You're using a set literal ({}) instead of a list ([]) or a tuple (()).


Just tried it. Using a list instead of a set literal sped up the program slightly (~350 ms -> ~330 ms for python and ~155 ms -> ~140 ms for pypy on my computer).


I recommend to use a set of toy programs like those from the Benchmarks Game. Some nested loops with a little bit of string concatenation won't really tell you anything useful.

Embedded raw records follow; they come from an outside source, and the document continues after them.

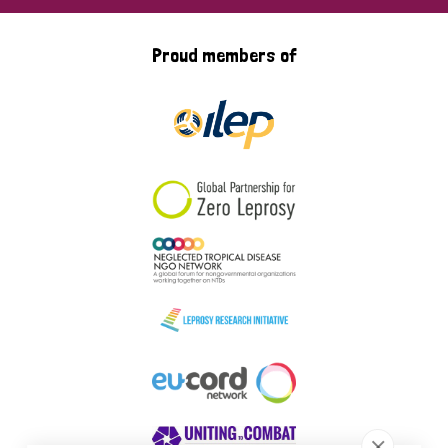
Proud members of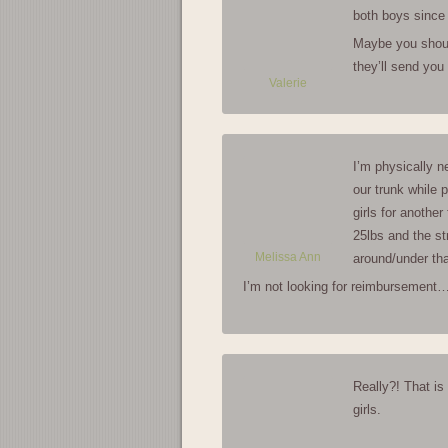
both boys since 
Maybe you should
they’ll send you
Valerie
I’m physically ne
our trunk while p
girls for anothe
25lbs and the str
Melissa Ann
around/under th
I’m not looking for reimbursement… 
Really?! That is
girls.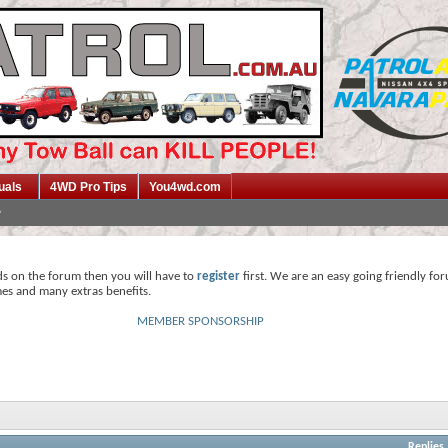
uals
4WD Pro Tips
You4wd.com
ds on the forum then you will have to
register
first. We are an easy going friendly fo
mes and many extras benefits.
MEMBER SPONSORSHIP
Replies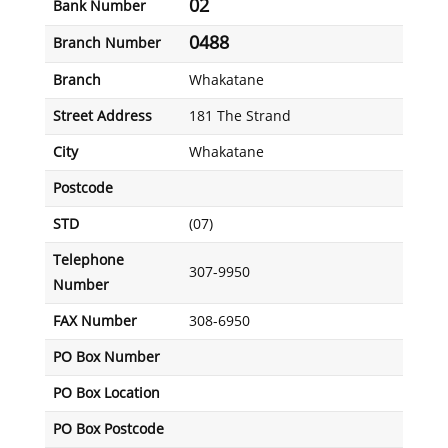
02
Bank Number
0488
Branch Number
Branch
Whakatane
Street Address
181 The Strand
City
Whakatane
Postcode
STD
(07)
Telephone
307-9950
Number
FAX Number
308-6950
PO Box Number
PO Box Location
PO Box Postcode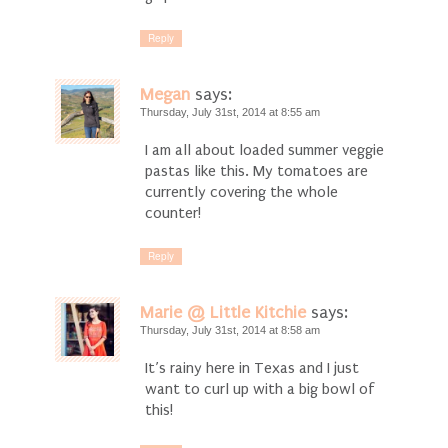
Reply
Megan
says:
Thursday, July 31st, 2014 at 8:55 am
I am all about loaded summer veggie
pastas like this. My tomatoes are
currently covering the whole
counter!
Reply
Marie @ Little Kitchie
says:
Thursday, July 31st, 2014 at 8:58 am
It’s rainy here in Texas and I just
want to curl up with a big bowl of
this!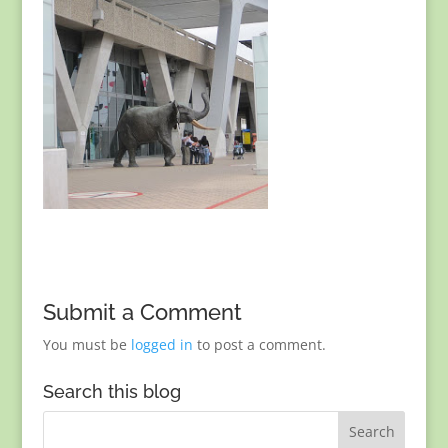
Submit a Comment
You must be
logged in
to post a comment.
Search this blog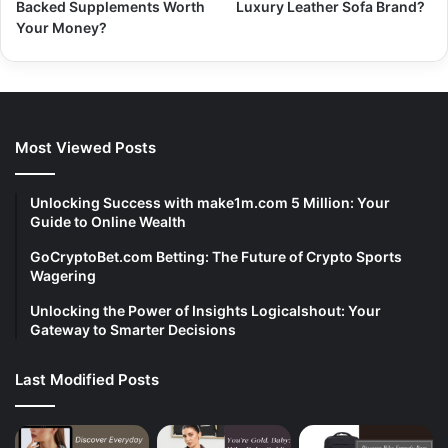
Backed Supplements Worth
Luxury Leather Sofa Brand?
Your Money?
Most Viewed Posts
Unlocking Success with make1m.com 5 Million: Your
Guide to Online Wealth
GoCryptoBet.com Betting: The Future of Crypto Sports
Wagering
Unlocking the Power of Insights Logicalshout: Your
Gateway to Smarter Decisions
Last Modified Posts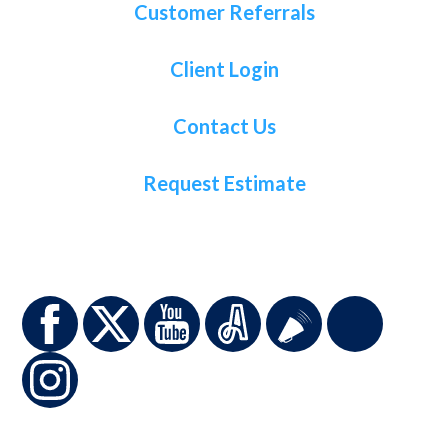
Customer Referrals
Client Login
Contact Us
Request Estimate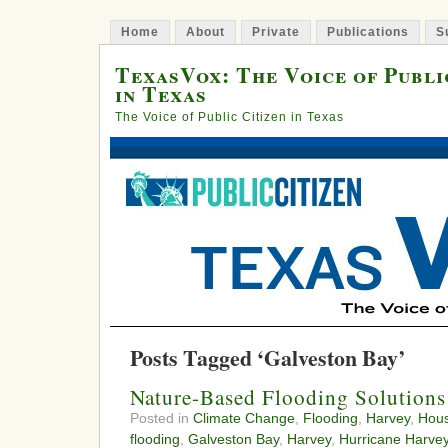
Home
About
Private
Publications
S
TexasVox: The Voice of Publi
in Texas
The Voice of Public Citizen in Texas
Posts Tagged ‘Galveston Bay’
Nature-Based Flooding Solutions
Posted in
Climate Change
,
Flooding
,
Harvey
,
Hou
flooding
,
Galveston Bay
,
Harvey
,
Hurricane Harve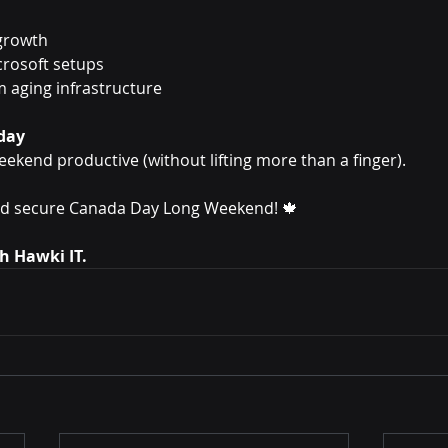
 growth
crosoft setups
 aging infrastructure
day
eekend productive (without lifting more than a finger).
and secure Canada Day Long Weekend! 🍁
th Hawki IT.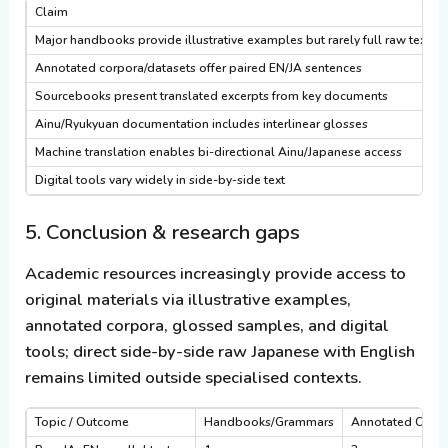
Claim
Major handbooks provide illustrative examples but rarely full raw text
Annotated corpora/datasets offer paired EN/JA sentences
Sourcebooks present translated excerpts from key documents
Ainu/Ryukyuan documentation includes interlinear glosses
Machine translation enables bi-directional Ainu/Japanese access
Digital tools vary widely in side-by-side text
5. Conclusion & research gaps
Academic resources increasingly provide access to
original materials via illustrative examples,
annotated corpora, glossed samples, and digital
tools; direct side-by-side raw Japanese with English
remains limited outside specialised contexts.
Topic / Outcome
Handbooks/Grammars
Annotated Corp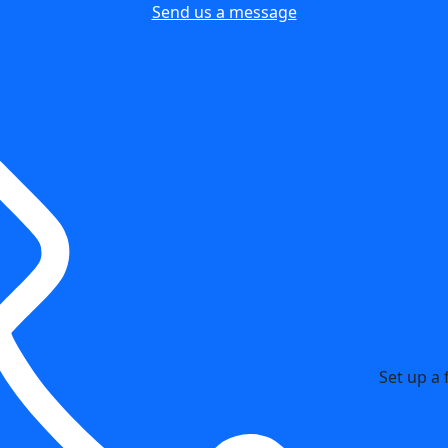
Send us a message
Set up a 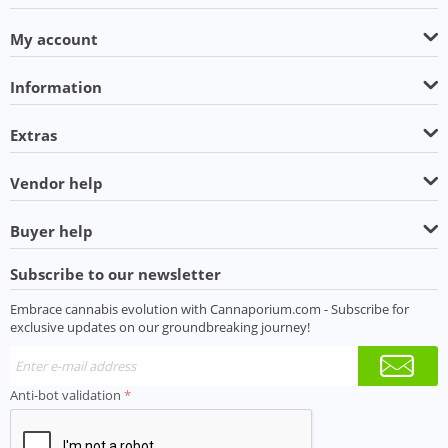
My account
Information
Extras
Vendor help
Buyer help
Subscribe to our newsletter
Embrace cannabis evolution with Cannaporium.com - Subscribe for
exclusive updates on our groundbreaking journey!
Anti-bot validation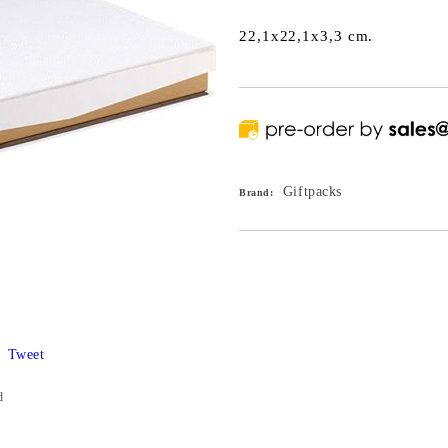
22,1x22,1x3,3 cm.
Giftpacks
Brand:
Tweet
d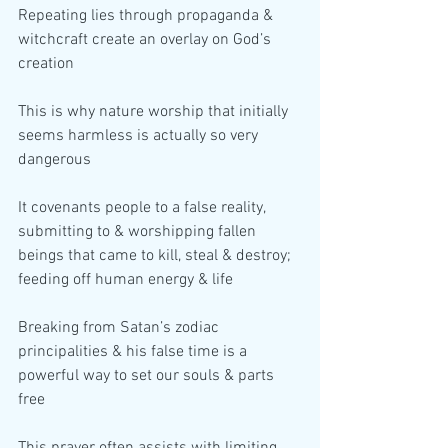
Repeating lies through propaganda & 
witchcraft create an overlay on God’s 
creation
This is why nature worship that initially 
seems harmless is actually so very 
dangerous
It covenants people to a false reality, 
submitting to & worshipping fallen 
beings that came to kill, steal & destroy; 
feeding off human energy & life
Breaking from Satan’s zodiac 
principalities & his false time is a 
powerful way to set our souls & parts 
free
This prayer often assists with limiting 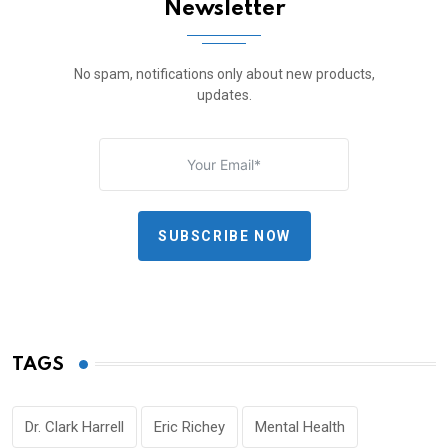
Newsletter
No spam, notifications only about new products,
updates.
SUBSCRIBE NOW
TAGS
Dr. Clark Harrell
Eric Richey
Mental Health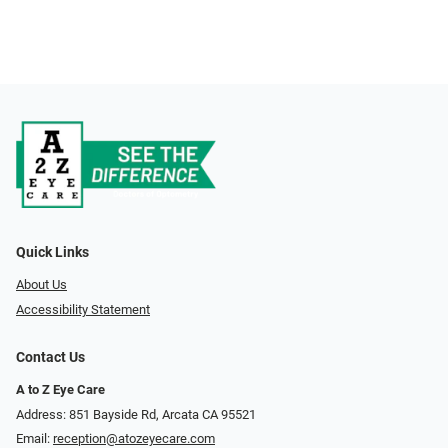
Quick Links
About Us
Accessibility Statement
Contact Us
A to Z Eye Care
Address: 851 Bayside Rd, Arcata CA 95521
Email:
reception@atozeyecare.com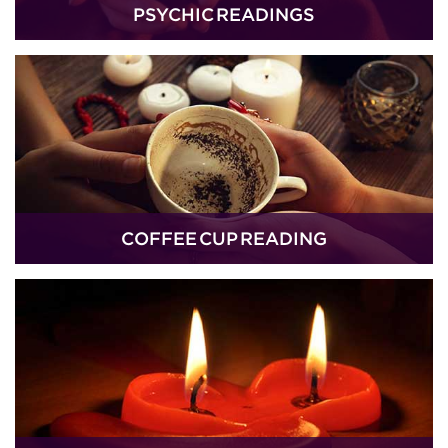
PSYCHIC READINGS
COFFEE CUP READING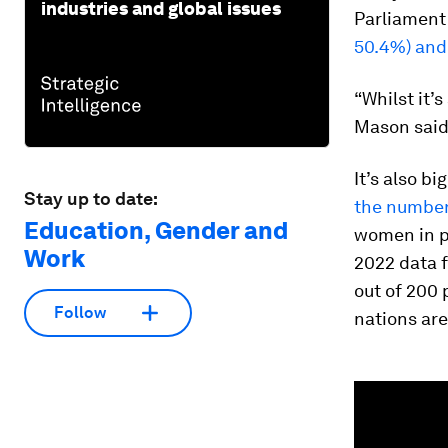
industries and global issues
Parliament 
50.4%) and
“Whilst it’s
Mason said 
It’s also b
Stay up to date:
the number
Education, Gender and
women in p
Work
2022 data f
out of 200
Follow
nations are
0
seconds
of
1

wow, so much faster than lua


You can't compare measurements taken on different computers, for all you know the OP has a potato and I have a speed demon toaster.


Don't knock potatoes. I do all of my hardcore data analysis on my Very Large Potato Array.


They probably don't have the same hardware.

On the same hardware I get:

lua 5.1.5: ~480 ms

python 2.7.5: ~330 ms

luajit 2.0.2: ~190 ms

pypy 2.0.2: ~140ms


Same programs, same computer:

  ~$ time python t.py
  .
  
  real	0m0.350s
  user	0m0.304s
  sys	0m0.024s
  ~$ time lua t.lua
  .

  real	0m0.255s
  user	0m0.248s
  sys	0m0.004s
  ~$ time luajit t.lua
  .

  real	0m0.157s
  user	0m0.144s
  sys	0m0.012s


Which versions of lua and python? Because when I ran the programs python was faster than lua.


Python 2.7.3, Lua 5.1.5, LuaJIT 2.0.2 on Linux 3.2.0, Ubuntu 12.04.3 LTS on a 2.53GHz i3 (64bit)


I unfortunately had to edit the program after I took the measurements because HN cut off my program horizontally. So I removed one or two letters from the list.


Another example is all modern JS engines — they are JITing compilers very much tuned for the short-runtime use-case (often to the detriment of long-runtime use-case).